Zur Vorgeschichte: Anfangs Juni bewilligte der Gemeinderat das Baugesuch für eine Schrankenanlage beim Coop. Gegen das Gesuch gingen im Vorfeld über 130 Einsprachen aus der Bevölkerung ein. Anstösser befürchteten wegen der Bezahlschranke eine Zunahme von Schleichverkehr und Fremdparkieren in den Quartieren (die NFZ berichtete). Zwei Wochen nach der verfügten Baubewilligung für die Schrankenanlage hat der Gemeinderat diese am 21. Juni widerrufen, dies laut eigenen Angaben aus formellen Gründen. Im Ergebnis werde sich nichts ändern, liess Gemeindeschreiber Dunkel ausrichten. Dass sich noch was ändert, darauf hingegen spielt die Petition nun an.
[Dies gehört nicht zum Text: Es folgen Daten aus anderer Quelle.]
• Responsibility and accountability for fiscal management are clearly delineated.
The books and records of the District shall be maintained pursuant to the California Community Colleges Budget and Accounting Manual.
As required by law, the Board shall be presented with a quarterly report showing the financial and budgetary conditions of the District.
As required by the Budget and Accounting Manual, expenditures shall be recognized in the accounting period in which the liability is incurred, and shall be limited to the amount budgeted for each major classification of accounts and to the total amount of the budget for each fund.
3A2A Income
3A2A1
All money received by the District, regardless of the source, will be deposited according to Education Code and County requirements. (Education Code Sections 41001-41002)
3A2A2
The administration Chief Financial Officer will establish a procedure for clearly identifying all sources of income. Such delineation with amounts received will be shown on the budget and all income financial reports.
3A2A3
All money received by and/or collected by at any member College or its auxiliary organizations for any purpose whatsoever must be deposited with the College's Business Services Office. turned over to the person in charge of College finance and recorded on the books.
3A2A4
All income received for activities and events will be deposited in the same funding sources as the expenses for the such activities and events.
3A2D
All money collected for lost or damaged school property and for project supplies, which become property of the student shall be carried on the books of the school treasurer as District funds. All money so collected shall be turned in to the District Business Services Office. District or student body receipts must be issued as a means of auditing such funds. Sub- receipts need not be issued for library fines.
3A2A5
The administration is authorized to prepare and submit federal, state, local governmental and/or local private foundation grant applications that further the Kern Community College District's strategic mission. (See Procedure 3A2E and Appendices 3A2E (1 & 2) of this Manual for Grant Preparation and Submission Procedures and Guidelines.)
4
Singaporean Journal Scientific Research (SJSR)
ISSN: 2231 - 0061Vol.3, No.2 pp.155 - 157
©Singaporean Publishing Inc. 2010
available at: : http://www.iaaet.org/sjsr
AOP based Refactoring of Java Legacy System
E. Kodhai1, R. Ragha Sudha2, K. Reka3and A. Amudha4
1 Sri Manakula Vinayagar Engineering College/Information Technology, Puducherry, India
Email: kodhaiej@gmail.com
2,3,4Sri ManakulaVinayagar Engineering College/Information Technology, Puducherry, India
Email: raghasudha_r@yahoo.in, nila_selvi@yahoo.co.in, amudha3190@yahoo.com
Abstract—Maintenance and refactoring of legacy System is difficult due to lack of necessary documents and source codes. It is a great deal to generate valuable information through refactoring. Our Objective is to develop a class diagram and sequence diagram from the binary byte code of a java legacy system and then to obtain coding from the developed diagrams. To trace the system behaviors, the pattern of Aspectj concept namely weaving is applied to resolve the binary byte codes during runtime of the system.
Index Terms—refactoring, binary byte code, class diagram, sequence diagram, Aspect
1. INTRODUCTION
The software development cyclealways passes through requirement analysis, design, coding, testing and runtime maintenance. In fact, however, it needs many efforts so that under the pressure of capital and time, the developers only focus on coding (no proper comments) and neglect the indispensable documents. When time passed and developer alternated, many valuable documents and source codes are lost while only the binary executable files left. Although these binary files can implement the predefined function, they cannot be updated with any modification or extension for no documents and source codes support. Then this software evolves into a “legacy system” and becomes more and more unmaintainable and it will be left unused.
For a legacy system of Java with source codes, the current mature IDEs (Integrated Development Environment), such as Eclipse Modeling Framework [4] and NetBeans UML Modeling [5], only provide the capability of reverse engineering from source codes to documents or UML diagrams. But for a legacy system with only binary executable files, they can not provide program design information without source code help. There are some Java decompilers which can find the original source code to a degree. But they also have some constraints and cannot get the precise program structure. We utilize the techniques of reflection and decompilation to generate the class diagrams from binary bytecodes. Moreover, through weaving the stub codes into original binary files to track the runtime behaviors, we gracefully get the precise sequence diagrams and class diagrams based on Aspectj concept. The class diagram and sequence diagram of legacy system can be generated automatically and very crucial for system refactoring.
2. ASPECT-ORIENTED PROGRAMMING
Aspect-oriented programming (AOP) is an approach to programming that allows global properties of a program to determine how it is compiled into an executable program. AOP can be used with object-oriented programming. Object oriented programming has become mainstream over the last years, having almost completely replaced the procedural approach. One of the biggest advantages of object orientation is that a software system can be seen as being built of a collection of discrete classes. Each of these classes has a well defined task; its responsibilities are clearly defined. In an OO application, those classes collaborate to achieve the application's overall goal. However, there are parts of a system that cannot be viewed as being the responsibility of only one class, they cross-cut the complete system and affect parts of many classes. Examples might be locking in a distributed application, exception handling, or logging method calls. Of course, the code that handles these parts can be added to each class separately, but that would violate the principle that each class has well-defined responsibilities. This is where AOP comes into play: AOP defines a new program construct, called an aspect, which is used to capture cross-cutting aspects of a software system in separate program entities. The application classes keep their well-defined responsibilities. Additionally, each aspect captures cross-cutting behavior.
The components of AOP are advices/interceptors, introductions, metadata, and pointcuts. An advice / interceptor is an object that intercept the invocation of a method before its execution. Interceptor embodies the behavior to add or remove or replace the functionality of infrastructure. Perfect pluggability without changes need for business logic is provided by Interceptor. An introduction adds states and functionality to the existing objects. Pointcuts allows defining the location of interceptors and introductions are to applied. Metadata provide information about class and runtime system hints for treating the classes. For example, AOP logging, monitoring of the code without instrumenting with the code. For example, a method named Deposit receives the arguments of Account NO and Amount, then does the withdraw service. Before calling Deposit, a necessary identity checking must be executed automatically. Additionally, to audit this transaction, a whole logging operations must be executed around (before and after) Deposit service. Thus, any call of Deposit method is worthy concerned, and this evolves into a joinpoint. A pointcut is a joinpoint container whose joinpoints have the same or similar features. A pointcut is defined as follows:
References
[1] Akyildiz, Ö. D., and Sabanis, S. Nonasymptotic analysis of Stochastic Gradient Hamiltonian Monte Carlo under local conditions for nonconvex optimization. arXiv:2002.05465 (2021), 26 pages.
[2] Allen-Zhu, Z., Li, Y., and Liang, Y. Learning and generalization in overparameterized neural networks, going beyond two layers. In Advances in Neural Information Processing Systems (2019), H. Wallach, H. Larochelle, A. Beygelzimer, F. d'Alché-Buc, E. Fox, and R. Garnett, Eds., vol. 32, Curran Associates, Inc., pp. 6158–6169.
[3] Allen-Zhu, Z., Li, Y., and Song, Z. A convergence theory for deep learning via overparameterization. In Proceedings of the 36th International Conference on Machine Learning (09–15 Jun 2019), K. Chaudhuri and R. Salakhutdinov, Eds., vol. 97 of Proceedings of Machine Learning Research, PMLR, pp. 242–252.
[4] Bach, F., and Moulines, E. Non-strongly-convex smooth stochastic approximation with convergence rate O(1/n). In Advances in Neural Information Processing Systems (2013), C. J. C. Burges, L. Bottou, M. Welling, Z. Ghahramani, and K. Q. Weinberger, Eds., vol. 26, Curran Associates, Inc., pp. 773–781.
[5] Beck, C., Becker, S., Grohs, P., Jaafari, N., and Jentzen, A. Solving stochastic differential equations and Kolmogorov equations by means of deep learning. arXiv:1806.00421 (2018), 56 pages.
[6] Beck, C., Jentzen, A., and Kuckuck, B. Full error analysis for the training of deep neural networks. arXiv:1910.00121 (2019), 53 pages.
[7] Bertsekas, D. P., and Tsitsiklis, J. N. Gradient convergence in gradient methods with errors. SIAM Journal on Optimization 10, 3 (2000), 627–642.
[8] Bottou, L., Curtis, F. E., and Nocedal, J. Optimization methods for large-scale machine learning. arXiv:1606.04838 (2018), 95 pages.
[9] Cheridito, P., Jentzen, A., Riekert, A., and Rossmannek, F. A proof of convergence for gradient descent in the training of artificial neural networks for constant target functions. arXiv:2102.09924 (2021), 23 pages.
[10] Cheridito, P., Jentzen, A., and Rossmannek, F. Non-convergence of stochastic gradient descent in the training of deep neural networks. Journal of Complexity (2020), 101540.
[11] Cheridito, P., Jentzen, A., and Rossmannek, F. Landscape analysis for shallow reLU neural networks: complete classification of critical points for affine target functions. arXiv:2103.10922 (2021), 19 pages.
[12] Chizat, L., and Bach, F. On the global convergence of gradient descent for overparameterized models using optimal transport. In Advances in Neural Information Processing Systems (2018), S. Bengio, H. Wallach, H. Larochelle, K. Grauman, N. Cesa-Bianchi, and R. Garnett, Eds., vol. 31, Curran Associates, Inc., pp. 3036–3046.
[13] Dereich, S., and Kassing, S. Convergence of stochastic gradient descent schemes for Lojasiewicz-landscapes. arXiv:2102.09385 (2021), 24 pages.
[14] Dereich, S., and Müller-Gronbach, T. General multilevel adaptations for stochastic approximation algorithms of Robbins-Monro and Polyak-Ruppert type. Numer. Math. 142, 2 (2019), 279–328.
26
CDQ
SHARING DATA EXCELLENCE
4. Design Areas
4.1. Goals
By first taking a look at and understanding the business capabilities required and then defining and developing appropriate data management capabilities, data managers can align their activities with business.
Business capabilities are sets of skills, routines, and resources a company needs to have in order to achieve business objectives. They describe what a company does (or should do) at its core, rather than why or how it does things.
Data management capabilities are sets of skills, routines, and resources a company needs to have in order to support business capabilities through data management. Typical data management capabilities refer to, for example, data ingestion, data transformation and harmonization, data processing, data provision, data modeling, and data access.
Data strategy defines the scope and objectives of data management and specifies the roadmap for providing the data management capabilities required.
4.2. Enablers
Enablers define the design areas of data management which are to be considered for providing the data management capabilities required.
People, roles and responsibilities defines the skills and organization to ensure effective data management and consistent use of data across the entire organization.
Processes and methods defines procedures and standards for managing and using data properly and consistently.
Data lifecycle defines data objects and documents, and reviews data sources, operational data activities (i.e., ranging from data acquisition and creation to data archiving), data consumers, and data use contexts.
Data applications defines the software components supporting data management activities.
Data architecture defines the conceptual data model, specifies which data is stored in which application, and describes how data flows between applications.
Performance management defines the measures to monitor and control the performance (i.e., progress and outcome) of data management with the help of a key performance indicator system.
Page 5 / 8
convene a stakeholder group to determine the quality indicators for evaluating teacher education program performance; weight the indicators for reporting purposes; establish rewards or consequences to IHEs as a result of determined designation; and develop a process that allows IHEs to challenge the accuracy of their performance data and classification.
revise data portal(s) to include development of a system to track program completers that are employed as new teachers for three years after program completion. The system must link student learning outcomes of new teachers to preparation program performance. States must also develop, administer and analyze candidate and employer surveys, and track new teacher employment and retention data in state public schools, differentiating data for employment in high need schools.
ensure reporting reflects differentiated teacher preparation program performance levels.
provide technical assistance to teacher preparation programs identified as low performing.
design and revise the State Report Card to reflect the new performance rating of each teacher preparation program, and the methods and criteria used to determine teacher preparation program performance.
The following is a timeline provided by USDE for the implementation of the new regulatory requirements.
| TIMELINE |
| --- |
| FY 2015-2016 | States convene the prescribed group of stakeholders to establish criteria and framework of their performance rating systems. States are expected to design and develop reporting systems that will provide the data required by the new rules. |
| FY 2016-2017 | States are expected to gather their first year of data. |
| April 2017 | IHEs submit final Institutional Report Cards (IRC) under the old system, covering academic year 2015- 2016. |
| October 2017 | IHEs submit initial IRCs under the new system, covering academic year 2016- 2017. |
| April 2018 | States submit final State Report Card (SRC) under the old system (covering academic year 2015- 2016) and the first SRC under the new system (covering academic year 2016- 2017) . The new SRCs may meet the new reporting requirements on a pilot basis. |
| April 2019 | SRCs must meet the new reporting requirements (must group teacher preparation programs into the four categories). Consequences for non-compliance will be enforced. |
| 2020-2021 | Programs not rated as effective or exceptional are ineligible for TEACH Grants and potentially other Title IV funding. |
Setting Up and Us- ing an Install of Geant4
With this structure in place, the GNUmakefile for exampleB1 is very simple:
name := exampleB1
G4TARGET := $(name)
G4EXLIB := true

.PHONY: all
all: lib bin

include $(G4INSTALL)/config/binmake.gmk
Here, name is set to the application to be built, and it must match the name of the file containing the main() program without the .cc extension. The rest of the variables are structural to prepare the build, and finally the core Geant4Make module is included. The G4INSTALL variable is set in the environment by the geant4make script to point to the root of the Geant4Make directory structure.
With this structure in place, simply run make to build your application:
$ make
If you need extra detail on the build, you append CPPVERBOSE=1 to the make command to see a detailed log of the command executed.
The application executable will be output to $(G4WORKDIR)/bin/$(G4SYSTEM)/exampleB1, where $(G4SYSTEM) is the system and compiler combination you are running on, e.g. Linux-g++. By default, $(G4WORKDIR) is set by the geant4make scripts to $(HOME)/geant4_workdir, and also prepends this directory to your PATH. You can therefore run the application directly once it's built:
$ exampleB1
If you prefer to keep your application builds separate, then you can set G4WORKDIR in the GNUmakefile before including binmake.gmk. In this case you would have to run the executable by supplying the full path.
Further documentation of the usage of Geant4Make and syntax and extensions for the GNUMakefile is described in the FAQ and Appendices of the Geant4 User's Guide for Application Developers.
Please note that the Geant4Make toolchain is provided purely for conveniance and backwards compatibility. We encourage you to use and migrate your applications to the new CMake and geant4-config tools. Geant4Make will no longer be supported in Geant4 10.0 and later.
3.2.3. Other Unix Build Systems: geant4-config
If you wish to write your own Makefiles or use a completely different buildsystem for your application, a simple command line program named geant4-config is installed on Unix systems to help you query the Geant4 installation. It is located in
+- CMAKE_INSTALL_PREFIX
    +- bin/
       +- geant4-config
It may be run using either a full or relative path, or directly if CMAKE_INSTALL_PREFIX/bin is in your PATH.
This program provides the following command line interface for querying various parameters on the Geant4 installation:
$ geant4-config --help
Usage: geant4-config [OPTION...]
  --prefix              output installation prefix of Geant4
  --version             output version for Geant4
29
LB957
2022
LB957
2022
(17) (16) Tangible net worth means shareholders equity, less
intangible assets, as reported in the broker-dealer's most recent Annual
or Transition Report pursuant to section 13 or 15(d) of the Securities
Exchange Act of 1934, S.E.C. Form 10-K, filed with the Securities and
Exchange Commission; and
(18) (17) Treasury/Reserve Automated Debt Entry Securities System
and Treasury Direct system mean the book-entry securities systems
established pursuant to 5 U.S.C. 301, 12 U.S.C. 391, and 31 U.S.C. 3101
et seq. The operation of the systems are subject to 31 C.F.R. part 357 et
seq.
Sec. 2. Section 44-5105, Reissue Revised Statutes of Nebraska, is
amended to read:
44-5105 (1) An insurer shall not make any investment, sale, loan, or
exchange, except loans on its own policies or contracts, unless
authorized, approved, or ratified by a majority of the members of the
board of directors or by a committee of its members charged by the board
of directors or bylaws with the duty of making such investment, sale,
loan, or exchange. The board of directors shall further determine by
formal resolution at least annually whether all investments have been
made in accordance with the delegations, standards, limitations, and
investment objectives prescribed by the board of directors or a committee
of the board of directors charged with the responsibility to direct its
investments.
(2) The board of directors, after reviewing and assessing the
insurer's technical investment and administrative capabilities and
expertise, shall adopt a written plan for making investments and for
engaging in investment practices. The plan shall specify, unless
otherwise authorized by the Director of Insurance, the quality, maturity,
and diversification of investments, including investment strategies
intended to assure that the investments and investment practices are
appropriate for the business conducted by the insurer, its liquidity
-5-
Im Wortlaut lässt man den Gemeinderat wissen: «Wir sind befremdet, dass wir als Anwohner und durch die Nebenwirkungen der Schranken direkt Betroffene nicht in die Aufarbeitung der Einsprachen einbezogen wurden.» Man habe den Anliegen der Anwohner kein Gehör geschenkt, lautet der Vorwurf.

Pochen auf Einspracheverhandlung
Unter anderem verlangen die Petitionäre eine dahingehende Verbesserung der Signalisationen, dass diese den Coop-Verkehr klar und deutlich vom Junkholzweg abhalten würden. Denn: Die vom Gemeinderat angekündigten Massnahmen würden nicht ausreichen. «Wir sind der Meinung, dass – auch wenn die Gebührenschranken nicht zu verhindern sind – trotzdem einiges mehr um den Coop gemacht werden müsste, um die Verkehrssituation zu verbessern, den Verkehr durch den Junkholzweg zu unterbinden und das missbräuchliche Parkieren zu stoppen.» Die Petitionäre wollen, dass eine Einspracheverhandlung zu Stande kommt, «in der wir Anwohner unsere Beobachtungen und Lösungsvorschläge mit dem Coop im Beisein der Gemeinde diskutieren können.» Die Petition hätten sie in den angrenzenden Quartieren breit gestreut, erklären Brückner und Maurer. Die beiden rechnen mit vielen Unterzeichnenden.

Das sagt die Gemeinde
Man habe Kenntnis von der Petition, bestätig t Gemeindepräsidentin Françoise Moser auf Anfrage der NFZ: «Seit letzter Woche erreichen uns täglich unterschriebene Petitionsbögen. Inzwischen sind 86 Unterschriften zusammengekommen. Wir erwarten in den nächsten Tagen sicherlich noch einige mehr.» Zum Sachverhalt der Petition könne man zum jetzigen Zeitpunkt noch keine vertieften Aussagen machen, da man sich nach wie vor in einem laufenden Verfahren befinde. Moser sagt aber: «Der Gemeinderat hat grosses Verständnis für die Befürchtungen aus der Anwohnerschaft.» Weitere Informationen seien für Mitte August vorgesehen.